### What this task involves
State how many lines of the data contain the word "middle", and write nothing besides the number.

### Stored records
:::::

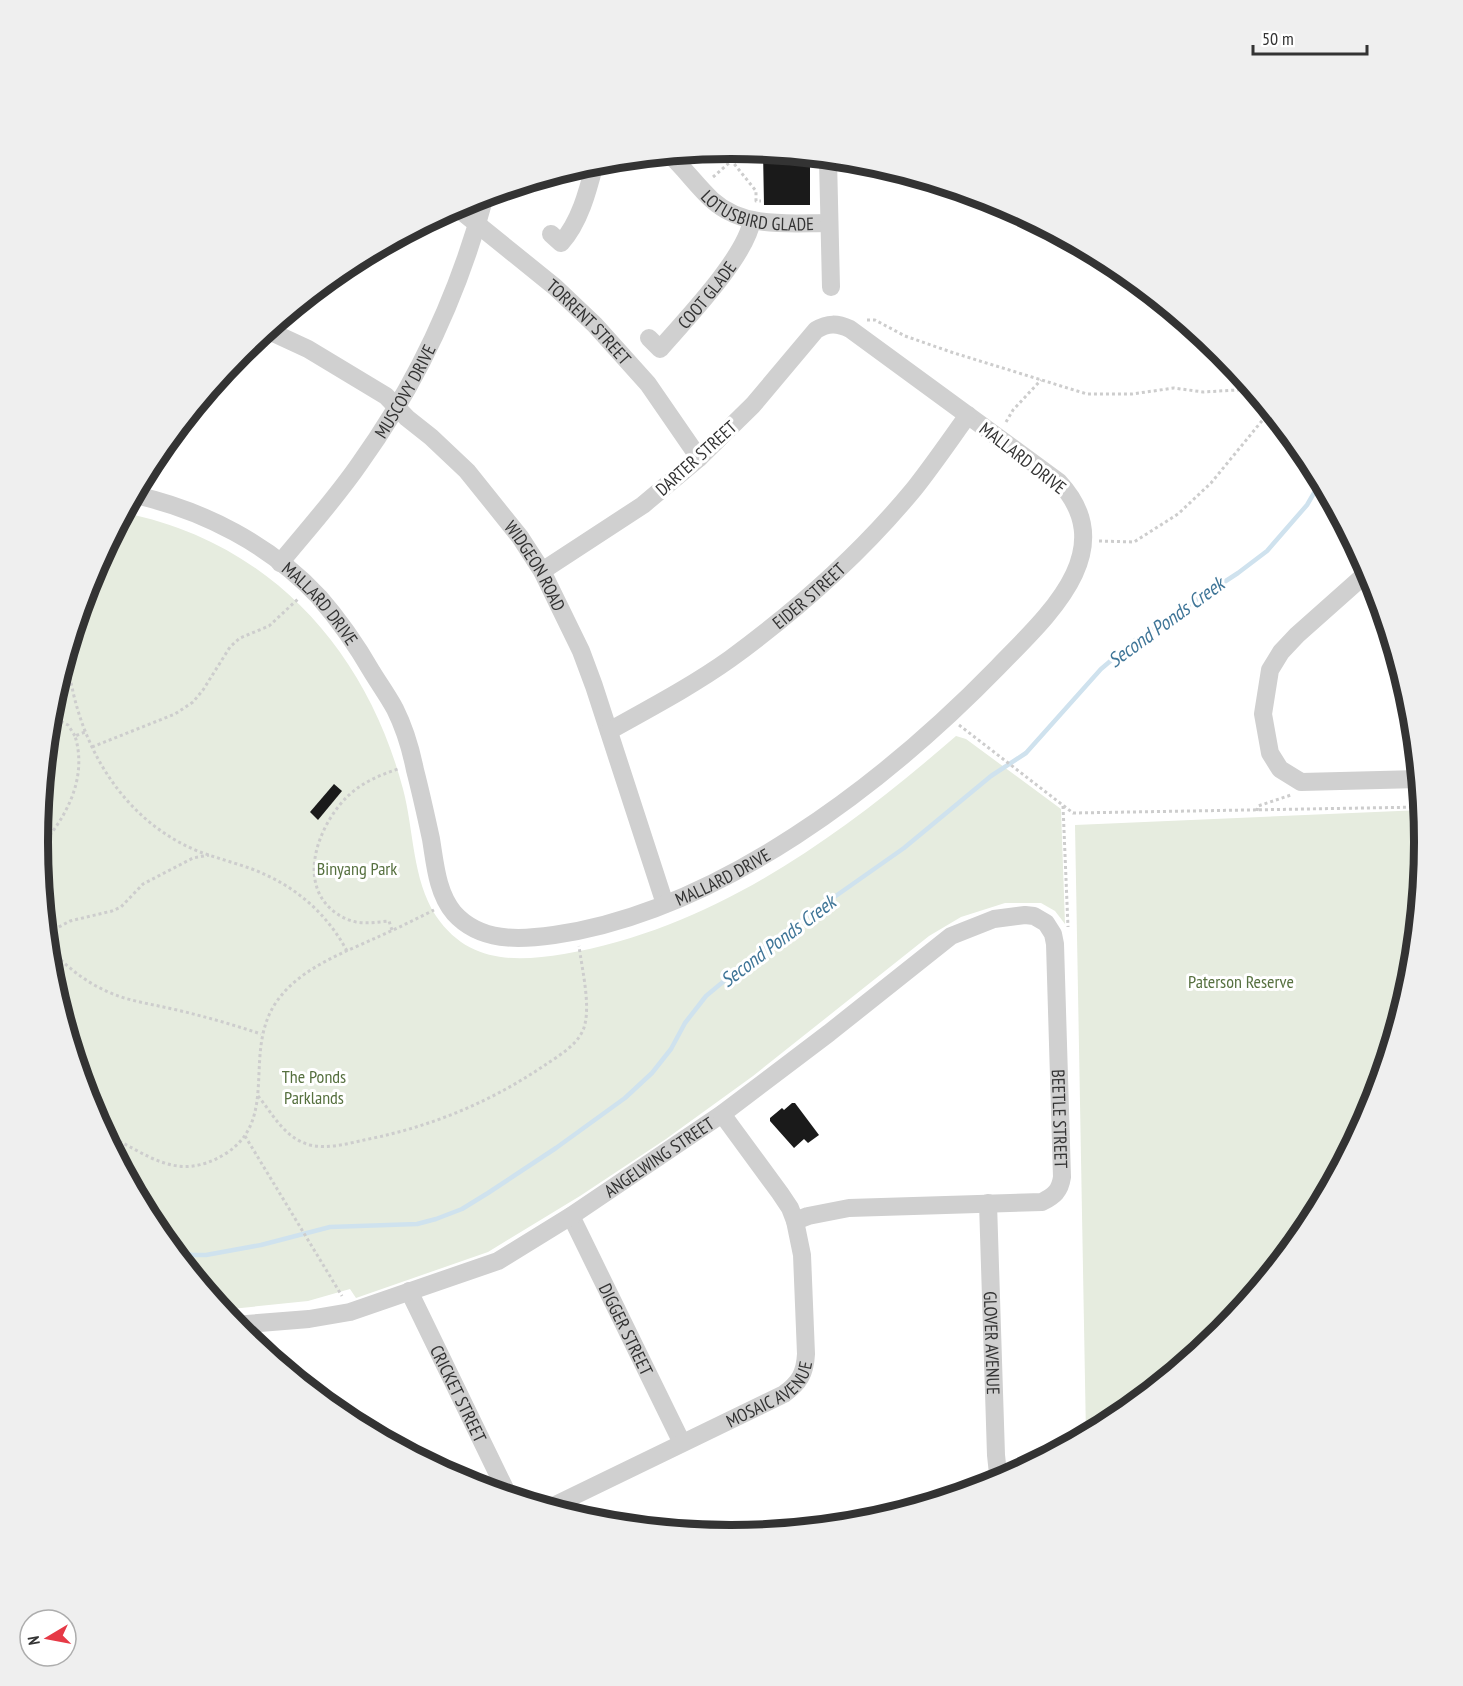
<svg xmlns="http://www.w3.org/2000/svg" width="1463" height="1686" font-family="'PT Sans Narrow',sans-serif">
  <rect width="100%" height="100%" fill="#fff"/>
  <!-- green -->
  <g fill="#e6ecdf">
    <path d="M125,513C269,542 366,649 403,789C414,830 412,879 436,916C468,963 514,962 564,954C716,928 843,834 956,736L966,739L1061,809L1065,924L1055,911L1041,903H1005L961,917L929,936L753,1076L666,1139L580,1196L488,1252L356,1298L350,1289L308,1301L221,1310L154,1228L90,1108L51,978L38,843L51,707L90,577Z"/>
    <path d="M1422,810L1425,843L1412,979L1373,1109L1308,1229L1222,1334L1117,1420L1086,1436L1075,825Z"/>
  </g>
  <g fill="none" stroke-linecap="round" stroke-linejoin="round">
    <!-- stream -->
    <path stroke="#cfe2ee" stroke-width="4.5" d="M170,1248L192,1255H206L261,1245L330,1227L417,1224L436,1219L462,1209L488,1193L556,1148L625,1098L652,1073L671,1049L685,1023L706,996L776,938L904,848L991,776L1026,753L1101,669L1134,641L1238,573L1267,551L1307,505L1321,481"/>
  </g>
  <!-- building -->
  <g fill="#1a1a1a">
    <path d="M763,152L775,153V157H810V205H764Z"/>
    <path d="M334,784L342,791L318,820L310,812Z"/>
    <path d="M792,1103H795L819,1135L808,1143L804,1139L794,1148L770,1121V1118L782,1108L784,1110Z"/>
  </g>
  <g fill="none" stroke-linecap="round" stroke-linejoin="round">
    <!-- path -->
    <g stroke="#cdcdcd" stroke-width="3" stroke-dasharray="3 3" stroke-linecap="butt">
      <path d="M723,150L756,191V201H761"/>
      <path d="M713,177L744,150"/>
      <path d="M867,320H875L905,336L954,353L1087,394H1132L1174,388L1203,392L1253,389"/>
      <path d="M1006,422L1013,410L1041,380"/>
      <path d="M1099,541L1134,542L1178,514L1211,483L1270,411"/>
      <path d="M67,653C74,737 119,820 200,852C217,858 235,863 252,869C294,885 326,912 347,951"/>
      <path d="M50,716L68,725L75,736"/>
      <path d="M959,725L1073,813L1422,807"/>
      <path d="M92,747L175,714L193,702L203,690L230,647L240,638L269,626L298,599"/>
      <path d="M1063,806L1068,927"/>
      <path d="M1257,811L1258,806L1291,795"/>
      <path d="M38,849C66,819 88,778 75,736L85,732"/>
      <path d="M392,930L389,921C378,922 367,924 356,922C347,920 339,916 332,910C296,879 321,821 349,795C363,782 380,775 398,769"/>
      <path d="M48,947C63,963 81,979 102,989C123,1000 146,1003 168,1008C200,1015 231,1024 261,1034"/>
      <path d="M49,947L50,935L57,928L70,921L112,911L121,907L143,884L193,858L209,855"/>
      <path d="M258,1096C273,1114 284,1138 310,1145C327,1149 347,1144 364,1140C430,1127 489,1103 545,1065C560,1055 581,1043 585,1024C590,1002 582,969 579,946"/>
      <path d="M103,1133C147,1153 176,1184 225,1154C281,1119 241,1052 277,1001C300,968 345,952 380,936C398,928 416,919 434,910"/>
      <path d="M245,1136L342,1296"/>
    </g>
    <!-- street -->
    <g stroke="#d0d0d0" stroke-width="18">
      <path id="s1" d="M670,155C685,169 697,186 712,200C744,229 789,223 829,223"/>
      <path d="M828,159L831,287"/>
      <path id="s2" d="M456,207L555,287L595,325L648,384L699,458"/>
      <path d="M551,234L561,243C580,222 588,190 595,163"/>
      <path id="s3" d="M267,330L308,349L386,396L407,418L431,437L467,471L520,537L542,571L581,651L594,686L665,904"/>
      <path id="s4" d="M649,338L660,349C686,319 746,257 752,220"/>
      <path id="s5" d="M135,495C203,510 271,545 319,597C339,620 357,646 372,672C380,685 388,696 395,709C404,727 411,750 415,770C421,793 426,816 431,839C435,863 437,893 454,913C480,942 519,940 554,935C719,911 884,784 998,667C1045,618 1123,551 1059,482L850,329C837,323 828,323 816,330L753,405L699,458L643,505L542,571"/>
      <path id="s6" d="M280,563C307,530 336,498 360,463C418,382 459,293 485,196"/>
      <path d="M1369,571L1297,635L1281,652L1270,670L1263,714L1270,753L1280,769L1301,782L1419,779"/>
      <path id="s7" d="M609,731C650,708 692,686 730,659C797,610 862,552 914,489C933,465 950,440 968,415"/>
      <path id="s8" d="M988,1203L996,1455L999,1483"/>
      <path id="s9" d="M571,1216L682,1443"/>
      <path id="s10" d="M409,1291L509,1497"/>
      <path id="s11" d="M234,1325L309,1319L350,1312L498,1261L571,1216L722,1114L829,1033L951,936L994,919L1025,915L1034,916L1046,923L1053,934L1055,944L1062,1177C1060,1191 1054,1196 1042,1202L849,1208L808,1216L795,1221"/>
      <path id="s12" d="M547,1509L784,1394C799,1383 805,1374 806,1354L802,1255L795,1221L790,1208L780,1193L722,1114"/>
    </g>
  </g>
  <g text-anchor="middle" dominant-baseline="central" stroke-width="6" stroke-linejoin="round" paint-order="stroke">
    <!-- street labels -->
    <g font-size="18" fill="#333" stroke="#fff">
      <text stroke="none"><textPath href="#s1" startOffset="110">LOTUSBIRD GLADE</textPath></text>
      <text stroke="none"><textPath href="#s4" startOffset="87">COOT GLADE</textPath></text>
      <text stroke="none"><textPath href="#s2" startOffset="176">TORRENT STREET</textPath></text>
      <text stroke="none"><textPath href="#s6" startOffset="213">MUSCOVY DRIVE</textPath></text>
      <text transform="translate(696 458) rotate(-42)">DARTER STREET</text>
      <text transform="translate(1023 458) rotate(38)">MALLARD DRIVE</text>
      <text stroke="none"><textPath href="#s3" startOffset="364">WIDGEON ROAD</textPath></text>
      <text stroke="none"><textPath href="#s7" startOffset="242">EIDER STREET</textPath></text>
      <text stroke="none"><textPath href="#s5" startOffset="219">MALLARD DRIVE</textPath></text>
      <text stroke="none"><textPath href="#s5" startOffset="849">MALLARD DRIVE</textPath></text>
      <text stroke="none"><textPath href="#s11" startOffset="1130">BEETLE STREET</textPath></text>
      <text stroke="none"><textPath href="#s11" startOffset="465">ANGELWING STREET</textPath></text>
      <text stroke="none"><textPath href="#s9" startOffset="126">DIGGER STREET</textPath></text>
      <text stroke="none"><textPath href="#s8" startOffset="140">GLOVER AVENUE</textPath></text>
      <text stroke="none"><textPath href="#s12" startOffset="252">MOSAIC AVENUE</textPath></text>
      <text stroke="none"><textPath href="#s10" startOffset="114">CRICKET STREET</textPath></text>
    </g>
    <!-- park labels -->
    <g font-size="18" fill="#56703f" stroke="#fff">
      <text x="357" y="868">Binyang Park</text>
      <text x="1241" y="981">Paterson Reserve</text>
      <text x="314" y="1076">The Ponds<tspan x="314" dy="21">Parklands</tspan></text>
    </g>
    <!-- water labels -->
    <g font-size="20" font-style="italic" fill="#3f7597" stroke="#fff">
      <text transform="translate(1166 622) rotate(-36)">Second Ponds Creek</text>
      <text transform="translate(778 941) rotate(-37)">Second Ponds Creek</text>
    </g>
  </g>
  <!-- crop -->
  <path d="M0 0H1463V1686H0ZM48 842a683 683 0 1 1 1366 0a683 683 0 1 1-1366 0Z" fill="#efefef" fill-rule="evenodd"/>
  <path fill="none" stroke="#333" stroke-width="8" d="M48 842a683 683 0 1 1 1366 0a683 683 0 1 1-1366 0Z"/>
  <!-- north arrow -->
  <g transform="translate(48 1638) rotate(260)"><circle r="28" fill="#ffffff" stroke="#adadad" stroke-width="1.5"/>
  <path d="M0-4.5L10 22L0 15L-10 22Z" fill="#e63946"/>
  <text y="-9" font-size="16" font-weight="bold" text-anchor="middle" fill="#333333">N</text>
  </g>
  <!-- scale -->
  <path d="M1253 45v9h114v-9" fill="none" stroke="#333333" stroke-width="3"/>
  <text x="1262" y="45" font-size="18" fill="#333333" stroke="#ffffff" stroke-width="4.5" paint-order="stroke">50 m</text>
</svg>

:::::

### Your solution
2